HPV is spread through having vaginal, anal or oral sex with someone who has the virus. It’s most commonly spread through vaginal or anal sex. HPV can be spread even when an infected person has no signs or symptoms. Symptoms may develop years after having sex with an infected partner, so it is sometimes difficult to pinpoint when you’ve become infected.
3. Understand your health risks.
There are various types of HPV. Some strains of the virus may lead to health problems, such as genital warts and cervical or oral cancer. Warts often show up as a small bump or a group of bumps in the genital region. They can be small or large, raised or flat or shaped like a cauliflower. Your health care provider can diagnose warts by looking at your genital area. Cervical and oral cancers are diagnosed via screening tests.
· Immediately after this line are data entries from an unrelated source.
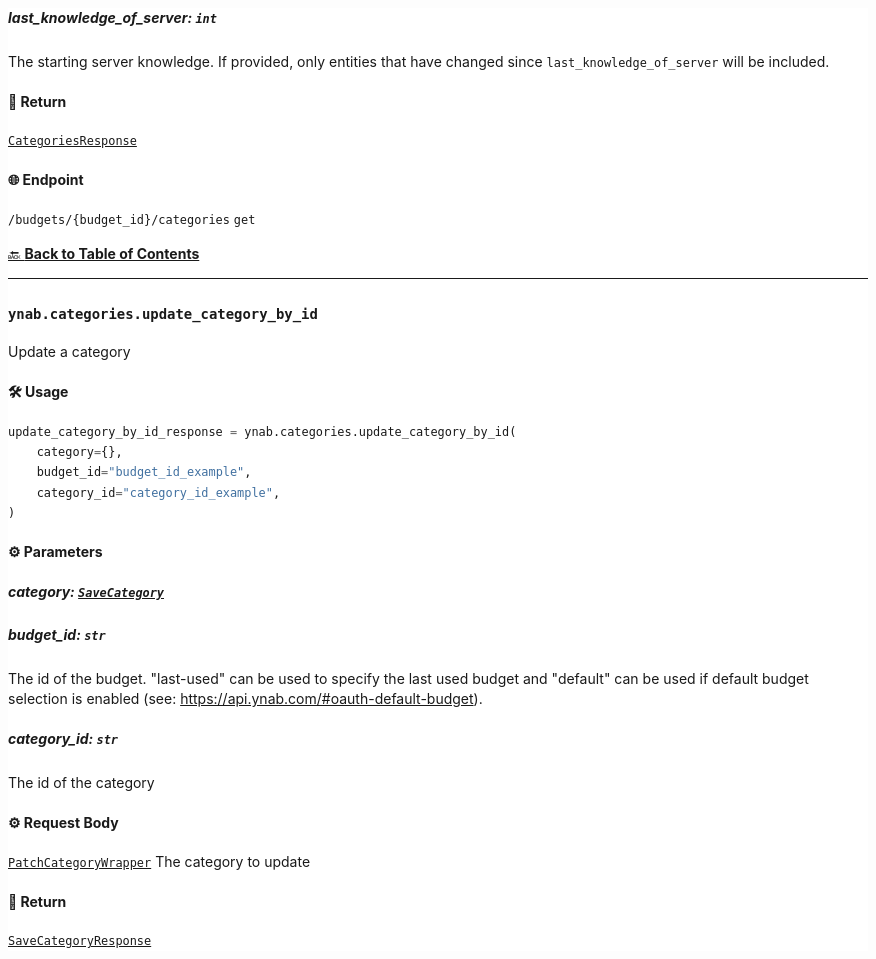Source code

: ##### last_knowledge_of_server: `int`<a id="last_knowledge_of_server-int"></a>

The starting server knowledge.  If provided, only entities that have changed since `last_knowledge_of_server` will be included.

#### 🔄 Return<a id="🔄-return"></a>

[`CategoriesResponse`](./ynab_python_sdk/pydantic/categories_response.py)

#### 🌐 Endpoint<a id="🌐-endpoint"></a>

`/budgets/{budget_id}/categories` `get`

[🔙 **Back to Table of Contents**](#table-of-contents)

---

### `ynab.categories.update_category_by_id`<a id="ynabcategoriesupdate_category_by_id"></a>

Update a category

#### 🛠️ Usage<a id="🛠️-usage"></a>

```python
update_category_by_id_response = ynab.categories.update_category_by_id(
    category={},
    budget_id="budget_id_example",
    category_id="category_id_example",
)
```

#### ⚙️ Parameters<a id="⚙️-parameters"></a>

##### category: [`SaveCategory`](./ynab_python_sdk/type/save_category.py)<a id="category-savecategoryynab_python_sdktypesave_categorypy"></a>


##### budget_id: `str`<a id="budget_id-str"></a>

The id of the budget. \"last-used\" can be used to specify the last used budget and \"default\" can be used if default budget selection is enabled (see: https://api.ynab.com/#oauth-default-budget).

##### category_id: `str`<a id="category_id-str"></a>

The id of the category

#### ⚙️ Request Body<a id="⚙️-request-body"></a>

[`PatchCategoryWrapper`](./ynab_python_sdk/type/patch_category_wrapper.py)
The category to update

#### 🔄 Return<a id="🔄-return"></a>

[`SaveCategoryResponse`](./ynab_python_sdk/pydantic/save_category_response.py)
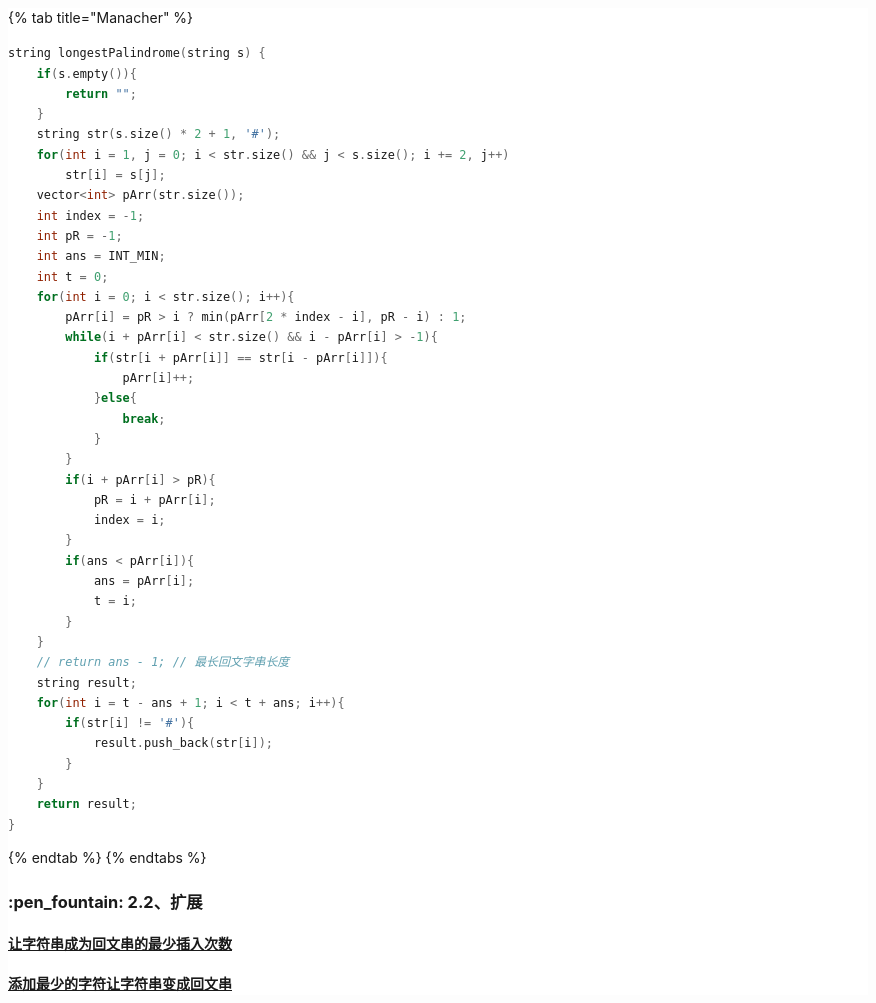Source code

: {% tab title="Manacher" %}
```cpp
string longestPalindrome(string s) {
    if(s.empty()){
        return "";
    }
    string str(s.size() * 2 + 1, '#');
    for(int i = 1, j = 0; i < str.size() && j < s.size(); i += 2, j++)
        str[i] = s[j];
    vector<int> pArr(str.size());
    int index = -1;
    int pR = -1;
    int ans = INT_MIN;
    int t = 0;
    for(int i = 0; i < str.size(); i++){
        pArr[i] = pR > i ? min(pArr[2 * index - i], pR - i) : 1;
        while(i + pArr[i] < str.size() && i - pArr[i] > -1){
            if(str[i + pArr[i]] == str[i - pArr[i]]){
                pArr[i]++;
            }else{
                break;
            }
        }
        if(i + pArr[i] > pR){
            pR = i + pArr[i];
            index = i;
        }
        if(ans < pArr[i]){
            ans = pArr[i];
            t = i;
        }
    }
    // return ans - 1; // 最长回文字串长度
    string result;
    for(int i = t - ans + 1; i < t + ans; i++){
        if(str[i] != '#'){
            result.push_back(str[i]);
        }
    }
    return result;
}
```
{% endtab %}
{% endtabs %}

### :pen\_fountain: 2.2、扩展

#### [**让字符串成为回文串的最少插入次数**](https://leetcode-cn.com/problems/minimum-insertion-steps-to-make-a-string-palindrome/)

#### [添加最少的字符让字符串变成回文串](https://www.nowcoder.com/questionTerminal/239d332c9eb741ae9e41d32b40684530)
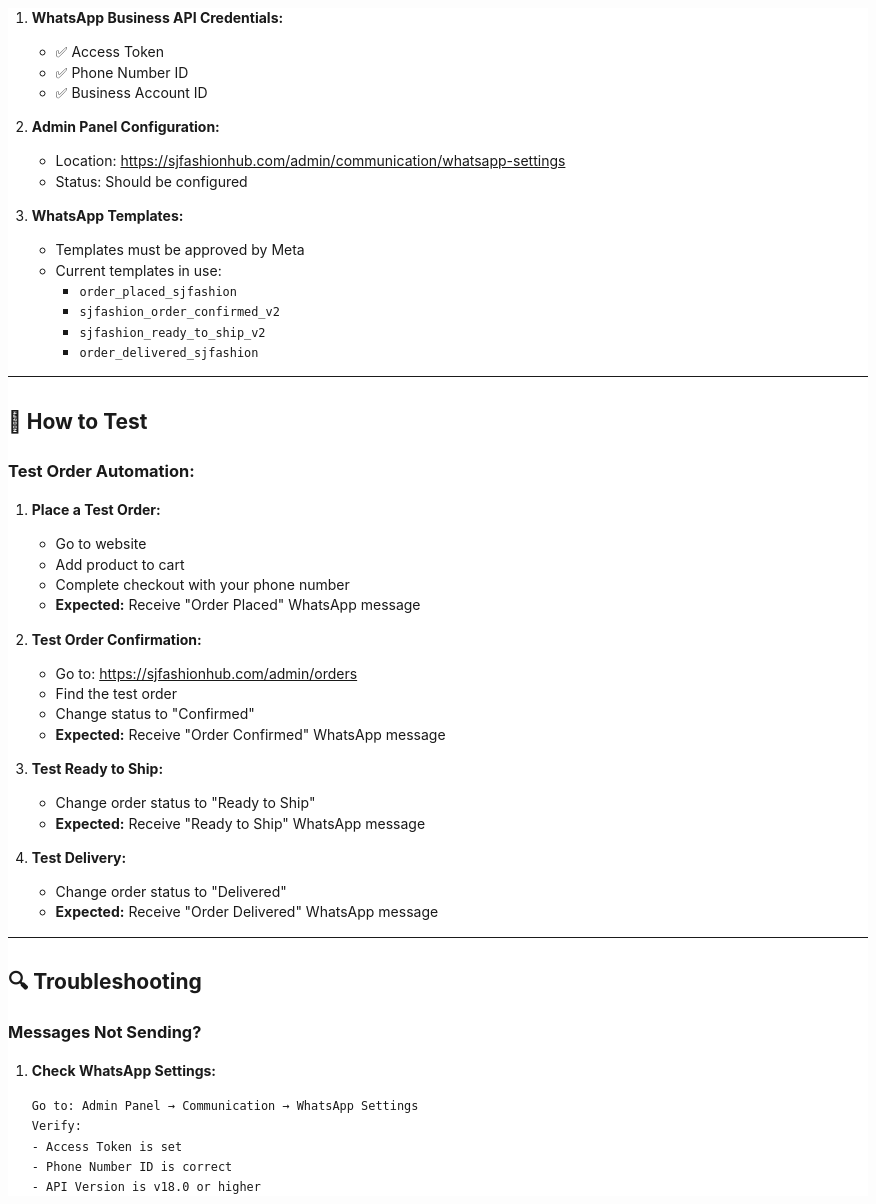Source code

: 1. **WhatsApp Business API Credentials:**
   - ✅ Access Token
   - ✅ Phone Number ID
   - ✅ Business Account ID

2. **Admin Panel Configuration:**
   - Location: https://sjfashionhub.com/admin/communication/whatsapp-settings
   - Status: Should be configured

3. **WhatsApp Templates:**
   - Templates must be approved by Meta
   - Current templates in use:
     - `order_placed_sjfashion`
     - `sjfashion_order_confirmed_v2`
     - `sjfashion_ready_to_ship_v2`
     - `order_delivered_sjfashion`

---

## 🧪 **How to Test**

### **Test Order Automation:**

1. **Place a Test Order:**
   - Go to website
   - Add product to cart
   - Complete checkout with your phone number
   - **Expected:** Receive "Order Placed" WhatsApp message

2. **Test Order Confirmation:**
   - Go to: https://sjfashionhub.com/admin/orders
   - Find the test order
   - Change status to "Confirmed"
   - **Expected:** Receive "Order Confirmed" WhatsApp message

3. **Test Ready to Ship:**
   - Change order status to "Ready to Ship"
   - **Expected:** Receive "Ready to Ship" WhatsApp message

4. **Test Delivery:**
   - Change order status to "Delivered"
   - **Expected:** Receive "Order Delivered" WhatsApp message

---

## 🔍 **Troubleshooting**

### **Messages Not Sending?**

1. **Check WhatsApp Settings:**
   ```
   Go to: Admin Panel → Communication → WhatsApp Settings
   Verify:
   - Access Token is set
   - Phone Number ID is correct
   - API Version is v18.0 or higher
   ```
4. Seek treatment, when necessary.
Although there is no cure for the HPV virus itself yet, there are treatments available for the health problems that HPV can cause. Genital warts can be treated by your doctor with prescription medication. If you leave your warts untreated, they may go away, stay the same or increase in size or number.
5. Regular tests help keep an eye on precancerous signs.
HPV may lead to cervical cancer, in some cases. Thanks to routine Pap tests and follow-ups, when needed, doctors can track problems before cancer develops. If your doctor recommends it, you can have a colposcopy, a simple procedure that uses a magnifying lens that looks for very small abnormalities on the cervix that can’t be seen by the naked eye. The HPV test and Pap tests will help your health provider find anything precancerous long before it becomes cervical cancer.
“HPV is responsible for the vast majority of cervical cancer,” according to Lynda D. Roman, MD, division chief of gynecologic oncology at Keck Medicine of USC and associate professor of obstetrics and gynecology at the Keck School of Medicine of USC.
6. There are many treatment options for cervical cancer.
The American Cancer Society projected that 13,960 new cases of cervical cancer would be diagnosed in 2023. The good news is that cervical cancer can be treated. After establishing the stage of cervical cancer, your doctor can recommend your treatment options. The choice of treatment depends largely on the stage of the disease at the time of diagnosis. Following your doctor’s recommendations after an HPV diagnosis can help you catch precancerous signs or cancer at a very early stage.
Other HPV-related cancers are also treatable when identified early. Just remember that the overwhelming majority of HPV infections do not lead to cervical cancer.
“We all look forward to the day that we never need to see a woman prematurely lose her fertility, if not her life, to this disease,” Roman says.